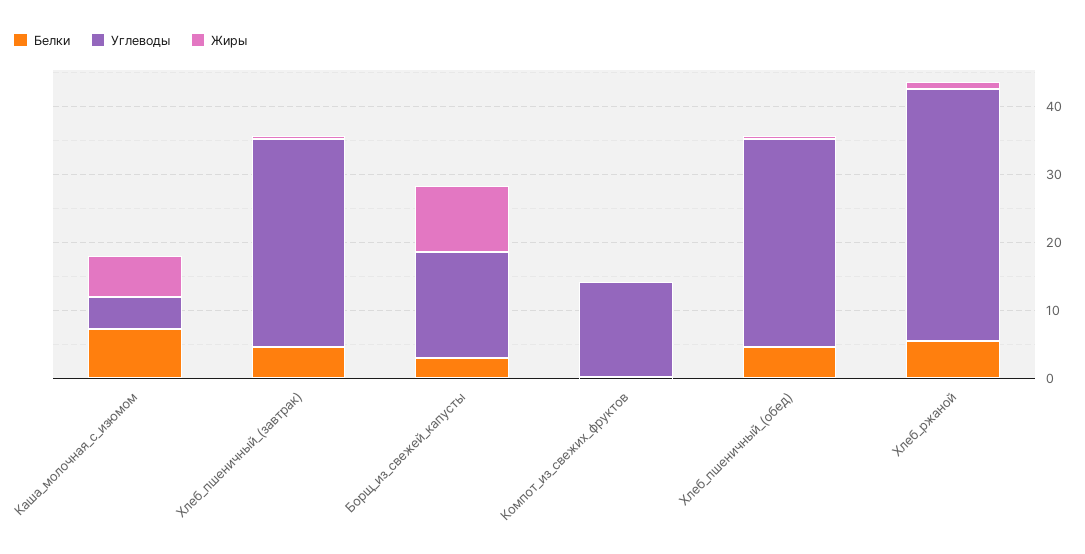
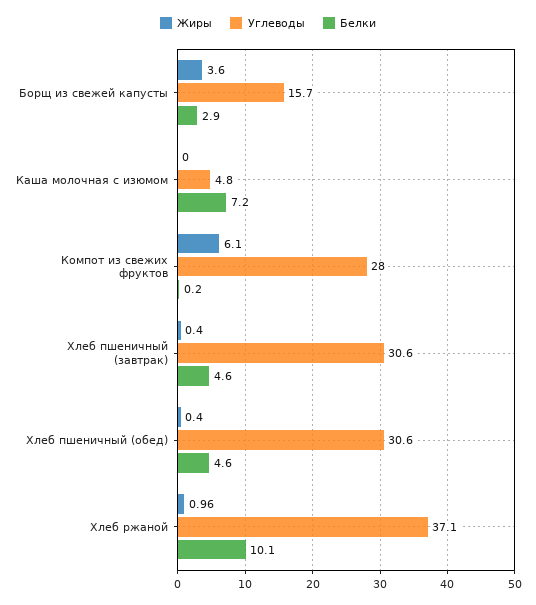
  {
    "Белки": {
      "Каша_молочная_с_изюмом": 7.2,
      "Хлеб_пшеничный_(завтрак)": 4.6,
      "Борщ_из_свежей_капусты": 2.9,
      "Компот_из_свежих_фруктов": 0.2,
      "Хлеб_пшеничный_(обед)": 4.6,
-     "Хлеб_ржаной": 6
+     "Хлеб_ржаной": 10.1
    },
    "Углеводы": {
      "Каша_молочная_с_изюмом": 4.8,
      "Хлеб_пшеничный_(завтрак)": 30.6,
      "Борщ_из_свежей_капусты": 15.7,
-     "Компот_из_свежих_фруктов": 14,
+     "Компот_из_свежих_фруктов": 28,
      "Хлеб_пшеничный_(обед)": 30.6,
      "Хлеб_ржаной": 37.1
    },
    "Жиры": {
-     "Каша_молочная_с_изюмом": 6,
+     "Каша_молочная_с_изюмом": 0,
      "Хлеб_пшеничный_(завтрак)": 0.4,
-     "Борщ_из_свежей_капусты": 10,
+     "Борщ_из_свежей_капусты": 3.6,
-     "Компот_из_свежих_фруктов": 0,
+     "Компот_из_свежих_фруктов": 6.1,
      "Хлеб_пшеничный_(обед)": 0.4,
      "Хлеб_ржаной": 0.96
    }
  }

**Problem statement:**
Where pictures appear, skip them and transcribe all other material word for word.

**Result of this task:**
  {
    "Белки": {
      "Каша_молочная_с_изюмом": 7.2,
      "Хлеб_пшеничный_(завтрак)": 4.6,
      "Борщ_из_свежей_капусты": 2.9,
      "Компот_из_свежих_фруктов": 0.2,
      "Хлеб_пшеничный_(обед)": 4.6,
-     "Хлеб_ржаной": 6
+     "Хлеб_ржаной": 10.1
    },
    "Углеводы": {
      "Каша_молочная_с_изюмом": 4.8,
      "Хлеб_пшеничный_(завтрак)": 30.6,
      "Борщ_из_свежей_капусты": 15.7,
-     "Компот_из_свежих_фруктов": 14,
+     "Компот_из_свежих_фруктов": 28,
      "Хлеб_пшеничный_(обед)": 30.6,
      "Хлеб_ржаной": 37.1
    },
    "Жиры": {
-     "Каша_молочная_с_изюмом": 6,
+     "Каша_молочная_с_изюмом": 0,
      "Хлеб_пшеничный_(завтрак)": 0.4,
-     "Борщ_из_свежей_капусты": 10,
+     "Борщ_из_свежей_капусты": 3.6,
-     "Компот_из_свежих_фруктов": 0,
+     "Компот_из_свежих_фруктов": 6.1,
      "Хлеб_пшеничный_(обед)": 0.4,
      "Хлеб_ржаной": 0.96
    }
  }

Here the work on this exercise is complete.